После дождика в четверг - Владимир Орлов
Шрифт:
Интервал:
Закладка:
Терехов встал.
Он шел покачиваясь, тяжело, туда, где у стены напротив плыли в танце Олег и Надя. Он сознавал, что выкинет сейчас такое, о чем запомнят все, он еще не знал, что он им преподнесет, и тут он увидел валявшийся на стуле пробензиненный витой жгут, забытый Соломиным. Терехов обрадовался, прихватил жгут, чуть было не усевшись на пол, и теперь он двигался, помахивая жгутом, и улыбался, как ему казалось, снисходительно. Остановился возле Олега и Нади, расставив ноги, и застыл так.
– Чем же вас, – сказал Терехов, – развеселить?
Олег и Надя смотрели на него с удивлением, и улыбки гасли на их лицах.
– Вам не скучно? – засмеялся Терехов. – Хотите, я проглочу огонь?
Он достал спички и, вспоминая, как это делал Соломин, поджег жгут. Он поднял жгут вверх, и огонь стал рваться из его рук под потолок. Он стоял и видел Надины испуганные глаза, верил в то, что сейчас он повторит рискованный фокус Соломина, станет заклинателем огня, усмирит его, подчинит себе, и огонь не обожжет его, пожалеет его. Терехов открыл рот и назло всем опустил жгут, но Надя подскочила к нему, с силой выдернула жгут из его рук, бросила на пол и стала топтать пламя. И когда пламя исчезло, дым испустив, Надя подняла глаза, и они с Тереховым зло посмотрели друг на друга.
– Ты с ума сошел, Павел, – сказала Надя.
– Ах так, – обиделся Терехов. – Значит, никому не нужно мое искусство? Тогда я уйду.
Он повернулся и пошел к выходу.
– Погоди, – догнал его Олег. – Ты не можешь уйти от нас в такой день. Ты нас обидишь…
– Терехов, останься, – сказала Надя.
– Нет, мне тут делать нечего, – заявил Терехов. – Неужели вы сами это не понимаете…
– Ты нас обижаешь, Павел…
– Не упрашивай его, Олег, – сказала Надя. – Видишь, какой он…
– А какой я?

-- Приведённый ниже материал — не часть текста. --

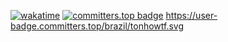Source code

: [![wakatime](https://wakatime.com/badge/user/3e2e9931-0089-4f1a-916b-79c512123bb9.svg)](https://wakatime.com/@3e2e9931-0089-4f1a-916b-79c512123bb9)
[![committers.top badge](https://user-badge.committers.top/brazil/tonhowtf.svg)](https://user-badge.committers.top/brazil/tonhowtf)
https://user-badge.committers.top/brazil/tonhowtf.svg


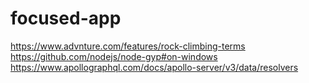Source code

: # focused-app

https://www.advnture.com/features/rock-climbing-terms
https://github.com/nodejs/node-gyp#on-windows
https://www.apollographql.com/docs/apollo-server/v3/data/resolvers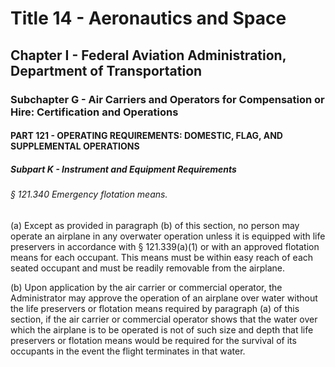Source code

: 
# Title 14 - Aeronautics and Space
## Chapter I - Federal Aviation Administration, Department of Transportation
### Subchapter G - Air Carriers and Operators for Compensation or Hire: Certification and Operations
#### PART 121 - OPERATING REQUIREMENTS: DOMESTIC, FLAG, AND SUPPLEMENTAL OPERATIONS
##### Subpart K - Instrument and Equipment Requirements
###### § 121.340 Emergency flotation means.

(a) Except as provided in paragraph (b) of this section, no person may operate an airplane in any overwater operation unless it is equipped with life preservers in accordance with § 121.339(a)(1) or with an approved flotation means for each occupant. This means must be within easy reach of each seated occupant and must be readily removable from the airplane.

(b) Upon application by the air carrier or commercial operator, the Administrator may approve the operation of an airplane over water without the life preservers or flotation means required by paragraph (a) of this section, if the air carrier or commercial operator shows that the water over which the airplane is to be operated is not of such size and depth that life preservers or flotation means would be required for the survival of its occupants in the event the flight terminates in that water.
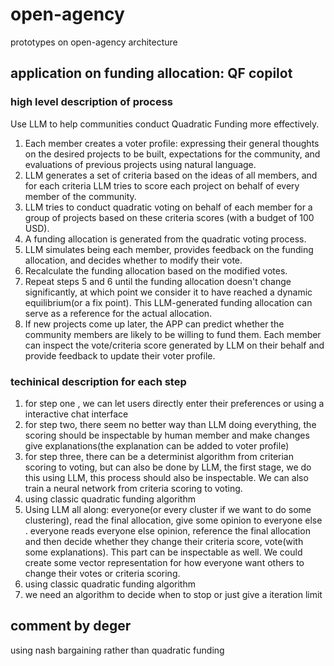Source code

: # open-agency
prototypes on open-agency architecture



## application on funding allocation: QF copilot

### high level description of process
Use LLM to help communities conduct Quadratic Funding more effectively.
1. Each member creates a voter profile: expressing their general thoughts on the desired projects to be built, expectations for the community, and evaluations of previous projects using natural language.
2. LLM generates a set of criteria based on the ideas of all members, and for each criteria LLM tries to score each project on behalf of every member of the community.
3. LLM tries to conduct quadratic voting on behalf of each member for a group of projects based on these criteria scores (with a budget of 100 USD).
4. A funding allocation is generated from the quadratic voting process.
5. LLM simulates being each member, provides feedback on the funding allocation, and decides whether to modify their vote.
6. Recalculate the funding allocation based on the modified votes.
7. Repeat steps 5 and 6 until the funding allocation doesn't change significantly, at which point we consider it to have reached a dynamic equilibrium(or a fix point). This LLM-generated funding allocation can serve as a reference for the actual allocation.
8. If new projects come up later, the APP can predict whether the community members are likely to be willing to fund them. Each member can inspect the vote/criteria score generated by LLM on their behalf and provide feedback to update their voter profile.


### techinical description for each step
1. for step one , we can let users directly enter their preferences or using a interactive chat interface
2. for step two, there seem no better way than LLM doing everything, the scoring should be inspectable by human member and make changes give explanations(the explanation can be added to voter profile)
3. for step three, there can be a determinist algorithm from criterian scoring to voting, but can also be done by LLM, the first stage, we do this using LLM,  this process should also be inspectable. We can also train a neural network from criteria scoring to voting.
4. using classic quadratic funding algorithm
5. Using LLM all along: everyone(or every cluster if we want to do some clustering), read the final allocation, give some opinion to everyone else . everyone reads everyone else opinion, reference the final allocation and then decide whether they change their criteria score, vote(with some explanations). This part can be inspectable as well. We could create some vector representation for how everyone want others to change their votes or criteria scoring. 
6. using classic quadratic funding algorithm
7. we need an algorithm to decide when to stop or just give a iteration limit


## comment by deger
using nash bargaining rather than quadratic funding
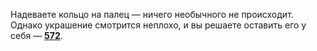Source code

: Надеваете кольцо на палец — ничего необычного не происходит. Однако украшение смотрится неплохо, и вы решаете оставить его у себя — [**572**](#n_572).

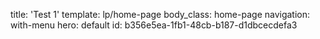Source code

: title: 'Test 1'
template: lp/home-page
body_class: home-page
navigation: with-menu
hero: default
id: b356e5ea-1fb1-48cb-b187-d1dbcecdefa3
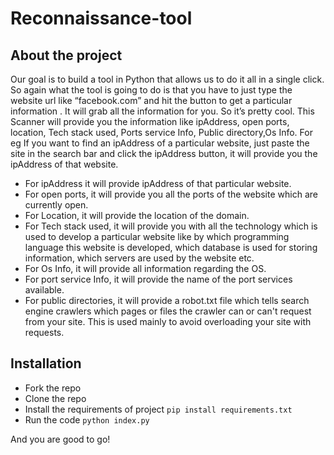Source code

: # Reconnaissance-tool

## About the project

Our goal is to build a tool in Python that allows us to do it all in a single click. So again what the tool is going to do is that you have to just type the website url like “facebook.com” and hit the button to get a particular information . It will grab all the information for you. So it’s pretty cool. This Scanner will provide you the information like ipAddress, open ports, location, Tech stack used, Ports service Info, Public directory,Os Info. For eg If you want to find an ipAddress of a particular website, just paste the site in the search bar and click the ipAddress button, it will provide you the ipAddress of that website.
- For ipAddress it will provide ipAddress of that particular website.
- For open ports, it will provide you all the ports of the website which are currently open.
- For Location, it will provide the location of the domain.
- For Tech stack used, it will provide you with all the technology which is used to develop a particular website like by which programming language this website is developed, which database is used for storing information, which servers are used by the website etc.
- For Os Info, it will provide all information regarding the OS.
- For port service Info, it will provide the name of the port services available.
- For public directories, it will provide a robot.txt file which tells search engine crawlers which pages or files the crawler can or can't request from your site. This is used mainly to avoid overloading your site with requests.

## Installation

- Fork the repo
- Clone the repo
- Install the requirements of project
`pip install requirements.txt`
- Run the code
`python index.py`

And you are good to go!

Какой я?
– Ты нас обижаешь, Павел…
– А, пошли вы… – сказал грубо и с отчаянием Терехов и, не глядя ни на кого, отправился к двери.
На вешалке он с трудом отыскал свой плащ, догадался переобуться, натянул сапоги, а ботинки оставил в столовой и, плечом нажав на дверь, нырнул в мокрую ночь. Ветер был холодный и резкий и заставил Терехова поднять воротник плаща. Терехов все еще ворчал про себя, бродил по черному поселку без всякой нужды и цели, упал однажды, поскользнувшись, и долго в ручье смывал грязь с плаща, вытащив фонарик, решил, что ему необходимо спуститься к Сейбе и посмотреть, как там она и как там мост. Дорога к Сейбе была долгой и трудной, а голова у Терехова – смурной, и все же он добрался до травяного берега, а добравшись, как и в воскресенье, ничего не увидел. Но он не ушел, а стоял и слушал Сейбу, успокаиваясь и трезвея.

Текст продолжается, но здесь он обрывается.